The result is an exploration of the diverse population of the United States and the various numeric systems used by different cultures. Glesta found particular inspiration in Native American counting systems for two reasons.
“First, they’re America’s indigenous people, and they’ve historically been underrepresented,” she said. “Second, they use a digital—meaning hand-based—counting system, and they express counting in sentences that I found incredibly poetic.”
In addition to representing cultural diversity, another goal of Glesta’s was to create a space for the 10,000 Census employees working at the Suitland headquarters. She increased outdoor seating to accommodate about 100 more people, and she created a path that winds throughout the installation. “I wanted to provide a nice walking space,” she said, “because a lot of the employees like to take walks on their lunch breaks.”

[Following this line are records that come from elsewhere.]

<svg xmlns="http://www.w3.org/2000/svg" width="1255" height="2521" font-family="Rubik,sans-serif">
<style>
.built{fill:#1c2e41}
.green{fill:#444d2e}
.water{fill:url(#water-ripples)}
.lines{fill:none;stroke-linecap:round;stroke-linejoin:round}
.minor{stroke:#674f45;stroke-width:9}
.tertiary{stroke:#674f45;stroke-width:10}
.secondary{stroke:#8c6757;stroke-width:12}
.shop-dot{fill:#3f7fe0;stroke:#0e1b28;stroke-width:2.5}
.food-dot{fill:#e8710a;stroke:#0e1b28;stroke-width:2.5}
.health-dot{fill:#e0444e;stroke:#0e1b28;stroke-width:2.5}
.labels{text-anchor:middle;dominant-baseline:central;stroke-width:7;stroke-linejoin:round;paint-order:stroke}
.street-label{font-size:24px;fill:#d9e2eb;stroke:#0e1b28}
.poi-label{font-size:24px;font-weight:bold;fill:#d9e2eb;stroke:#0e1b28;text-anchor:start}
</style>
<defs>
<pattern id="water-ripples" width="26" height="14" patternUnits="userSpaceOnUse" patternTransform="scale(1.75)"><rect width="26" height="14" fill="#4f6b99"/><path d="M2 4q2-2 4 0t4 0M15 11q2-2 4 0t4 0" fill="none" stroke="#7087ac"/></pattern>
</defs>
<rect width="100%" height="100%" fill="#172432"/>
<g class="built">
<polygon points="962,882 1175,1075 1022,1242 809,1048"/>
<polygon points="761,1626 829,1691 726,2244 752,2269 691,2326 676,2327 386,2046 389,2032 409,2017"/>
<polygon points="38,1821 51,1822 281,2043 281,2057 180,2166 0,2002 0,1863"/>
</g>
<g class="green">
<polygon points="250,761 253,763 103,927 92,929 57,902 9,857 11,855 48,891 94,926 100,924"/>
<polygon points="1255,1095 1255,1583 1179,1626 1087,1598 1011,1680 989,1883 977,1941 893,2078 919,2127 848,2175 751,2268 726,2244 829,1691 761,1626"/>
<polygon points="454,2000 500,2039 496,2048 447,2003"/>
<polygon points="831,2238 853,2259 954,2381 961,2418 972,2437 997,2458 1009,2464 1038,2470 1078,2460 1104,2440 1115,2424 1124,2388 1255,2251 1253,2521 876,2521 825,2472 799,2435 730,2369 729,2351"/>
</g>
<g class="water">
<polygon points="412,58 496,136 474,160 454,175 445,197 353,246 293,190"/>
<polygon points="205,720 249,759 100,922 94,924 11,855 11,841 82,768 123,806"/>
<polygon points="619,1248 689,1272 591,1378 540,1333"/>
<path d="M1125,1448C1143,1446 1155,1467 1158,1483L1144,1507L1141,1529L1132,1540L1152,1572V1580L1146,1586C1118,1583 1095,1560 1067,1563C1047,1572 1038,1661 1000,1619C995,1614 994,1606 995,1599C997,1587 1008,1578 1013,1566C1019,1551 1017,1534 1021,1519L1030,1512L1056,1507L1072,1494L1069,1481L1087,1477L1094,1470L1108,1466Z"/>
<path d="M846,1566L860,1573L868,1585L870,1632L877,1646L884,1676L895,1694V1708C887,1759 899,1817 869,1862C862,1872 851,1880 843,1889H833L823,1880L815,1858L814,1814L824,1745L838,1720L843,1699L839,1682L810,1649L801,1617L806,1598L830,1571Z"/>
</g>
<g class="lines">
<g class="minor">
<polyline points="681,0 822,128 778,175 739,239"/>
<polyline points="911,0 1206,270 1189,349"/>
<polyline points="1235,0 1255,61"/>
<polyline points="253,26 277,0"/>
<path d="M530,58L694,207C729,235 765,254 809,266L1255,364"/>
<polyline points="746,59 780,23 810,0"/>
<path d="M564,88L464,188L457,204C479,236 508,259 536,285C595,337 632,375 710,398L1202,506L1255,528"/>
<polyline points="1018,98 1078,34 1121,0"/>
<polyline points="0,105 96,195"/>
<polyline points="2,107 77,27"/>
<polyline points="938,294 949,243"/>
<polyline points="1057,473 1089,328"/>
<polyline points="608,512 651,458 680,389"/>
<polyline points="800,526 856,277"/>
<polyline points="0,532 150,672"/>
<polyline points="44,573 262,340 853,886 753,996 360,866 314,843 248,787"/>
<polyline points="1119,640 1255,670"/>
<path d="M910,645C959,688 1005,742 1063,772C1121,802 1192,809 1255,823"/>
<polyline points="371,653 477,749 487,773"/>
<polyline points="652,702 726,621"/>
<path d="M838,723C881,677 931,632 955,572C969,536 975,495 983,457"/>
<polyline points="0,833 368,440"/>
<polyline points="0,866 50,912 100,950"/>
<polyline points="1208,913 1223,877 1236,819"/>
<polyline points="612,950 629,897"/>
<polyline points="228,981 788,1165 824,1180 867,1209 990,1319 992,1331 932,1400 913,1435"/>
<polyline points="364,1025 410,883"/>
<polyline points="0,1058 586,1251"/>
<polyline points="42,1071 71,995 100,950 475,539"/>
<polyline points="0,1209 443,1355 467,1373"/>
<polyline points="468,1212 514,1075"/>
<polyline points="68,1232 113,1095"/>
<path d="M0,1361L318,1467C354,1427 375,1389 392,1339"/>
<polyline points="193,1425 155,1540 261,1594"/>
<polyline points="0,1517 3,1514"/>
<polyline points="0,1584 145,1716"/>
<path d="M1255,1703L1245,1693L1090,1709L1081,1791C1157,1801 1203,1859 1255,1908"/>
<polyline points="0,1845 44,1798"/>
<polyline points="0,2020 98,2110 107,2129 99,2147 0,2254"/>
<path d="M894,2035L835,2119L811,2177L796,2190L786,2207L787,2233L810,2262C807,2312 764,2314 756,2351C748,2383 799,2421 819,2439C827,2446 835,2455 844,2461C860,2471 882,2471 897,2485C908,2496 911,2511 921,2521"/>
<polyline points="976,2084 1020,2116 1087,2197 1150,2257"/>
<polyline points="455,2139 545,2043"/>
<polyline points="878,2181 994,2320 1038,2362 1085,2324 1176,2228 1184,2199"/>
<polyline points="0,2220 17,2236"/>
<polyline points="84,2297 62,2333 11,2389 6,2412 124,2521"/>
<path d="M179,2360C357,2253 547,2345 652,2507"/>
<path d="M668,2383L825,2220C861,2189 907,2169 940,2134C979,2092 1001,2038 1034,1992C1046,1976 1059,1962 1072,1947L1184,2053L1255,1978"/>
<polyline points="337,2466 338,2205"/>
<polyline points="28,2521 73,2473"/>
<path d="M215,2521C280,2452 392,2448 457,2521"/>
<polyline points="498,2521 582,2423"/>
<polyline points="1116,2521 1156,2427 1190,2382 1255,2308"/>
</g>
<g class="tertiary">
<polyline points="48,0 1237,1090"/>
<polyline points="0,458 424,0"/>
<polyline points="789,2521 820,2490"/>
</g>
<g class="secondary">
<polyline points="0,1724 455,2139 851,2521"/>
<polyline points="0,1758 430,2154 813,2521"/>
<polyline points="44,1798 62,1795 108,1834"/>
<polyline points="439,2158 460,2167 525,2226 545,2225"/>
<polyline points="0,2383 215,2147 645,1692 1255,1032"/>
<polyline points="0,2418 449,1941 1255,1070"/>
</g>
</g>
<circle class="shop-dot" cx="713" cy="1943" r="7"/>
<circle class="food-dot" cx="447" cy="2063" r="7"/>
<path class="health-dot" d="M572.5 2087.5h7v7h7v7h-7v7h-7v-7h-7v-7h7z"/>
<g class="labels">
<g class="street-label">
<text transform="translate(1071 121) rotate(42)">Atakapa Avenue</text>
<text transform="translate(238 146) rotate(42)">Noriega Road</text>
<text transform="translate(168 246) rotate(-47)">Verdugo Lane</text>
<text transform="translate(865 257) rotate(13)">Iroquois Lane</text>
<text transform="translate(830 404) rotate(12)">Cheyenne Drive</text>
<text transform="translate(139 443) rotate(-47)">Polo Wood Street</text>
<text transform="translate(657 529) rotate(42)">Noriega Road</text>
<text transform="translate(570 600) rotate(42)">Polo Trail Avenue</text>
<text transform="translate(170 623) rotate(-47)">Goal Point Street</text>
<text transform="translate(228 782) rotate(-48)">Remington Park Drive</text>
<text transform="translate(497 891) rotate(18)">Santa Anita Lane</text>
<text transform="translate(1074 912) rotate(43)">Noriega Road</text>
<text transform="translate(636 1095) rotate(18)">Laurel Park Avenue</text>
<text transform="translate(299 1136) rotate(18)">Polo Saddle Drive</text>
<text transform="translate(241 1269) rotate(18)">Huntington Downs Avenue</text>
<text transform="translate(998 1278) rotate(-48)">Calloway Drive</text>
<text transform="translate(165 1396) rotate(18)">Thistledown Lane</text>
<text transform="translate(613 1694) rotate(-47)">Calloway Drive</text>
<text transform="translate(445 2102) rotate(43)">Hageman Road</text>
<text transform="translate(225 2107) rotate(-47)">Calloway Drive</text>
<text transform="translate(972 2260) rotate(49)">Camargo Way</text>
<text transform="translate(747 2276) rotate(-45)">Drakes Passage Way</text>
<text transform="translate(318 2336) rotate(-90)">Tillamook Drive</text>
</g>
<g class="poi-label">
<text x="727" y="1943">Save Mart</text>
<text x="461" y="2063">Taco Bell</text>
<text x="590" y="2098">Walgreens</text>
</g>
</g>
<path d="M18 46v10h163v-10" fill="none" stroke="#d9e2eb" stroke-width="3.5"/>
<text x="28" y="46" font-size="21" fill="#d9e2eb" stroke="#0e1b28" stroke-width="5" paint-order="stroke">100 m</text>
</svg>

Glesta had “complete and total freedom” in creating the project, including her decision to use all the space that she did. “It’s pretty vast,” she acknowledged. “It wasn’t commissioners’ intention for a project to fill all seven acres. They were probably just expecting a single piece of art.”
Glesta performed extensive research for the project, and noted that though immigration issues have recently been the subject of intense debate, they’ve always been a hot topic in American history. “I am actually not sure that this is different from any other time in history in the United States,” she said.
What is different this year, according to Glesta, is the effort to raise public awareness of the Census. “There’s a real reaching out to the American people with this Census,” she said. “It’s a tool for our own empowerment, so the government can have a sense of our needs and what services to provide. We shouldn’t be fearful of being counted.”